水をくるむもの。
 
 
 
■ というコピーを昔、書いたことがある。
 このところ外で飲む機会が多かったからか、薄い風邪が身体に入り抜けてゆかない。
 大体、傘を差さないで歩くからである。
 夜半、悪寒がきてびっしりと汗が出る。そんな日が暫く続いた。
 
 
 
■ ある通信社の編集委員に誘われて、六本木ヒルズ近くにある大学の読書会に参加する。鈴木謙介さんの「カーニヴァル化する社会」(講談社現代新書)というものだ。
 この本の後段はなかなかの密度で、私は線を引きながら行間にあるいくつかの視点の角度を測っていた覚えがある。
 壊れかけたソファに横になりながら、時々天井を眺めて。
 読書会自体はMK(マーケティング)に振ったものだったが、大筋の客層が企業人であるからいたしかたのないところなのだろう。
 鈴木さんはまだ29歳。この次にくるものを今模索している筈で、今の日本社会がどちらを向いてゆくかを、若者の目線から注意深く分析してゆくことになる。
 社会学というのは様々な学問の成果を吸い上げて成り立つものだが、私はこの本で指摘されている自我モデルの変化に、精神医学的な要素を含ませてもいいような気がしていた。
 この項、次第に厳密になるのでこのあたりでやめる。
 
 
 
■ その後、居酒屋で二杯。軽い総括。
 三十代の連れと別れ、そのまま歩く。
 先日、CEOではなくなったというIT会社の彼がこの辺りに住んでいることを思い出し、携帯の番号を捜すが登録していない。
 市場主義者の甲羅で武装した、いい奴であると私は踏んでいた。
 小雨になる。
 タクシーを拾って、虎ノ門のホテルへと流れた。

データソースからの項目

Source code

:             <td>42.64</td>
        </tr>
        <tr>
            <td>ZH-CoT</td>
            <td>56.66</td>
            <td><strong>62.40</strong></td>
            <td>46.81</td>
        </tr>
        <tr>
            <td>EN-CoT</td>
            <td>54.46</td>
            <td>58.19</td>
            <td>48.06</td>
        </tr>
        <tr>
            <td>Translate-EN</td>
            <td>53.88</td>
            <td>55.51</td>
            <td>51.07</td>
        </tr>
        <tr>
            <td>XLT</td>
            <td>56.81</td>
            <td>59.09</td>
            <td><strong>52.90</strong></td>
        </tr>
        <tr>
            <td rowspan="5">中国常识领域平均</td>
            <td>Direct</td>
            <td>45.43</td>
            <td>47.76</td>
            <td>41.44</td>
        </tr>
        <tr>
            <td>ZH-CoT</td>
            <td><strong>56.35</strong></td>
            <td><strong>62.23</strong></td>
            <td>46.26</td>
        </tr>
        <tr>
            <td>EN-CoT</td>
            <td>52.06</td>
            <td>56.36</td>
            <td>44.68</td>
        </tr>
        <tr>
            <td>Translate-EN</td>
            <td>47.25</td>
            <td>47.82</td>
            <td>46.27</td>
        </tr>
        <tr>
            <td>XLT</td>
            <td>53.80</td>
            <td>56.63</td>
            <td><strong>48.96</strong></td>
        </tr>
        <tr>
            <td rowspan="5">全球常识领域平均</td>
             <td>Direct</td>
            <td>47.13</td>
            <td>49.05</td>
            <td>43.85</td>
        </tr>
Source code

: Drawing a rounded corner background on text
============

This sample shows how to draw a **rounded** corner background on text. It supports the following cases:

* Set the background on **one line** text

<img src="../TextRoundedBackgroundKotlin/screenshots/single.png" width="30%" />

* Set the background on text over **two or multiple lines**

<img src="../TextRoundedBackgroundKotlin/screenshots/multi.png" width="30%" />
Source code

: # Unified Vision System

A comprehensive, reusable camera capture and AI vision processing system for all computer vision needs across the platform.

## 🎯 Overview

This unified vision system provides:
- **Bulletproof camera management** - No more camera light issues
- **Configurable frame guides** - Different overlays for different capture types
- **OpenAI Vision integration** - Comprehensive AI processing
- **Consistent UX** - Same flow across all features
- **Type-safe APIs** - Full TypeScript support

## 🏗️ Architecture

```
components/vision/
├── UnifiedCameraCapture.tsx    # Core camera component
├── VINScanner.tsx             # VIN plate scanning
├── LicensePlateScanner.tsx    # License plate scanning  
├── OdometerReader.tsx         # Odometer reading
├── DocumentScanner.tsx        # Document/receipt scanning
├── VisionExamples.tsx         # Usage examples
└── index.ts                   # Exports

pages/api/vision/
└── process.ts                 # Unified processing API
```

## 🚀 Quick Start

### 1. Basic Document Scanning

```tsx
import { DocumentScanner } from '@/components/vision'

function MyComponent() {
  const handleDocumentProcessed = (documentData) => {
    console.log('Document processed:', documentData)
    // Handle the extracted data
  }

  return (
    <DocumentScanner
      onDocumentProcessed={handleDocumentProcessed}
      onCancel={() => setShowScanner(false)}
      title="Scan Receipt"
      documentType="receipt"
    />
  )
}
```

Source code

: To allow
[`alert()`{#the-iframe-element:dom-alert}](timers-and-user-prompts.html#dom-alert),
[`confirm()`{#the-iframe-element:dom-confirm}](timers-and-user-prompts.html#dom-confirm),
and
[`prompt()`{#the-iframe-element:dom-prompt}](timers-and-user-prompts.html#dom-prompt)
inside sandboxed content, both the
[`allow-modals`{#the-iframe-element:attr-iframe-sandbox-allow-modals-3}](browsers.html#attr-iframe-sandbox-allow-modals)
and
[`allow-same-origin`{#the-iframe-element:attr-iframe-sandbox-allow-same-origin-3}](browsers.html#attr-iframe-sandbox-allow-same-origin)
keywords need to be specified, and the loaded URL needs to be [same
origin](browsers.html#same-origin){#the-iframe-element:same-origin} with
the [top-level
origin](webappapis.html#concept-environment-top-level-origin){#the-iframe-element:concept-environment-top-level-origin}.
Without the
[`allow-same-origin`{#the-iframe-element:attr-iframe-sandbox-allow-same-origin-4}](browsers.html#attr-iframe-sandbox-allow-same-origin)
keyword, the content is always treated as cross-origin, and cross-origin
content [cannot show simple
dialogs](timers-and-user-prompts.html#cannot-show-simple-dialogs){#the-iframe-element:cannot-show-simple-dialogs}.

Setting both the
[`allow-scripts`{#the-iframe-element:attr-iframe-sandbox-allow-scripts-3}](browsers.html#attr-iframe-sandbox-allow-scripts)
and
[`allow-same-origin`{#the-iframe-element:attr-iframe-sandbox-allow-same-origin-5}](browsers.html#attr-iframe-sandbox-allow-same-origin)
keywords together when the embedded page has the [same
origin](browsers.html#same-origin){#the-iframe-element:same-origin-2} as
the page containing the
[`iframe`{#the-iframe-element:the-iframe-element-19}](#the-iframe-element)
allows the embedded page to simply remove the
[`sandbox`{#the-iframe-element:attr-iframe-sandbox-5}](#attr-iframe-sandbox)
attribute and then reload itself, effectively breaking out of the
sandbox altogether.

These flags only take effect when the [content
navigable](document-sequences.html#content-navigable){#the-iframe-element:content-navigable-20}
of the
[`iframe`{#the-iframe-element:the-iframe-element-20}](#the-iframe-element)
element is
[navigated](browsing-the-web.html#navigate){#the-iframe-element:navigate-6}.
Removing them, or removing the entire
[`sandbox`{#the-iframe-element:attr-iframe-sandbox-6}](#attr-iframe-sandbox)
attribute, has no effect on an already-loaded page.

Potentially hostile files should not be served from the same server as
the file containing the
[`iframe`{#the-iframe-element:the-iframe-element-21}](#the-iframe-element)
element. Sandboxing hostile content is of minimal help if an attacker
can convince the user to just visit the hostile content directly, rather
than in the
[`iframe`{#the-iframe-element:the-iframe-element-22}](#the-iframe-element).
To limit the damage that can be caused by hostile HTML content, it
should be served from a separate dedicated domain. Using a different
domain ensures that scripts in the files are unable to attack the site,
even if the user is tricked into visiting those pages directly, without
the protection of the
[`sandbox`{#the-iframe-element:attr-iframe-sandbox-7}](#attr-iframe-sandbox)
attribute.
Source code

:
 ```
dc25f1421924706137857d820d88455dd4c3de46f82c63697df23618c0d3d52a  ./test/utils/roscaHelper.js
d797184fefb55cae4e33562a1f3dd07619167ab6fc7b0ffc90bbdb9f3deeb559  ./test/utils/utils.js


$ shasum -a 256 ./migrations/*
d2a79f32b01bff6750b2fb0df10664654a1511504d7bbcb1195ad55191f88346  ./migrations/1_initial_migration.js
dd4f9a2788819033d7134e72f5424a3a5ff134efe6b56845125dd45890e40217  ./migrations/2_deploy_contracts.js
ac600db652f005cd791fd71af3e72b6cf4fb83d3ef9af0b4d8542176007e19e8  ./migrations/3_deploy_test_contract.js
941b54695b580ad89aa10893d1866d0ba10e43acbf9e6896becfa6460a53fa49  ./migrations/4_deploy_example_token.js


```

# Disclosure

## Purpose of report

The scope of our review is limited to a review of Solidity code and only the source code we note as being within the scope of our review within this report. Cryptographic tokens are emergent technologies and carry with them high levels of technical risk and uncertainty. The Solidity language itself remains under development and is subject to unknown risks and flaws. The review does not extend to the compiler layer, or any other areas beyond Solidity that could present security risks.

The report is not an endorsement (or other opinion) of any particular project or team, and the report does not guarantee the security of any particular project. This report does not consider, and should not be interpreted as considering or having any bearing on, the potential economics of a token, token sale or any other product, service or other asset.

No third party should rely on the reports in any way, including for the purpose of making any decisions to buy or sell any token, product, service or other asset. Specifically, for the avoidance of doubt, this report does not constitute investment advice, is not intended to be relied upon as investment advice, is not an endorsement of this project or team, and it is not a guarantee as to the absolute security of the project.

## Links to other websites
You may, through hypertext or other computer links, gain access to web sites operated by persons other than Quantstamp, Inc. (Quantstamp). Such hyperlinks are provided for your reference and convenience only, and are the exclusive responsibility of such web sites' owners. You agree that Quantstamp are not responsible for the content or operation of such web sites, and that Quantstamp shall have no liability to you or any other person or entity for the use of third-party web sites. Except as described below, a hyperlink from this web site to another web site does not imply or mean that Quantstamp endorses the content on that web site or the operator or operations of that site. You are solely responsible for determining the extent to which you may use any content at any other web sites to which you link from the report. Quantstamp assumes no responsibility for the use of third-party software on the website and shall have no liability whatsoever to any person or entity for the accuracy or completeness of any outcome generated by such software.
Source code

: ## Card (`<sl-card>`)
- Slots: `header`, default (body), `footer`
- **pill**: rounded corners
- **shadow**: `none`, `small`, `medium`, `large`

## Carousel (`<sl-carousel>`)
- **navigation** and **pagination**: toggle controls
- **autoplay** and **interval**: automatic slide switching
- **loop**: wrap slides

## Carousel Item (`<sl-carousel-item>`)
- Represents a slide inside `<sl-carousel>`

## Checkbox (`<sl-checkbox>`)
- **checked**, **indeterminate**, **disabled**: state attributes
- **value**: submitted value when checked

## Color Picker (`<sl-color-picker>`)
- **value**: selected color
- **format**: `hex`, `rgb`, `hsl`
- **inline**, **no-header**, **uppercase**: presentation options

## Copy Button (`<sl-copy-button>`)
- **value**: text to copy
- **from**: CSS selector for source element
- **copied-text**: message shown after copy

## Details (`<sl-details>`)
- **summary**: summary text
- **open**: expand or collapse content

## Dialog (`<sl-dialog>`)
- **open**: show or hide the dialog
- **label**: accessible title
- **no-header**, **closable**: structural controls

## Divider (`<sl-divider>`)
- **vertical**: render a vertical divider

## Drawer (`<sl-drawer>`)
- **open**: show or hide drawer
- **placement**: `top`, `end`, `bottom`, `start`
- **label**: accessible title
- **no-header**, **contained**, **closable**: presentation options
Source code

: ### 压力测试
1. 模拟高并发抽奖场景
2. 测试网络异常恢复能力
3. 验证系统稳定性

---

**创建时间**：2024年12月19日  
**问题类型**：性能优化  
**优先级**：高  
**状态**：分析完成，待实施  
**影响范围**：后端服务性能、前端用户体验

*練習問題*: 本文で、読書会に誘われた日に筆者が実際に足を運んだ場所を、出てくる順にすべて挙げてください。 このデータは本問とは関係ありません。

*解答*: 六本木ヒルズ近くにある大学(の読書会)、居酒屋、虎ノ門のホテル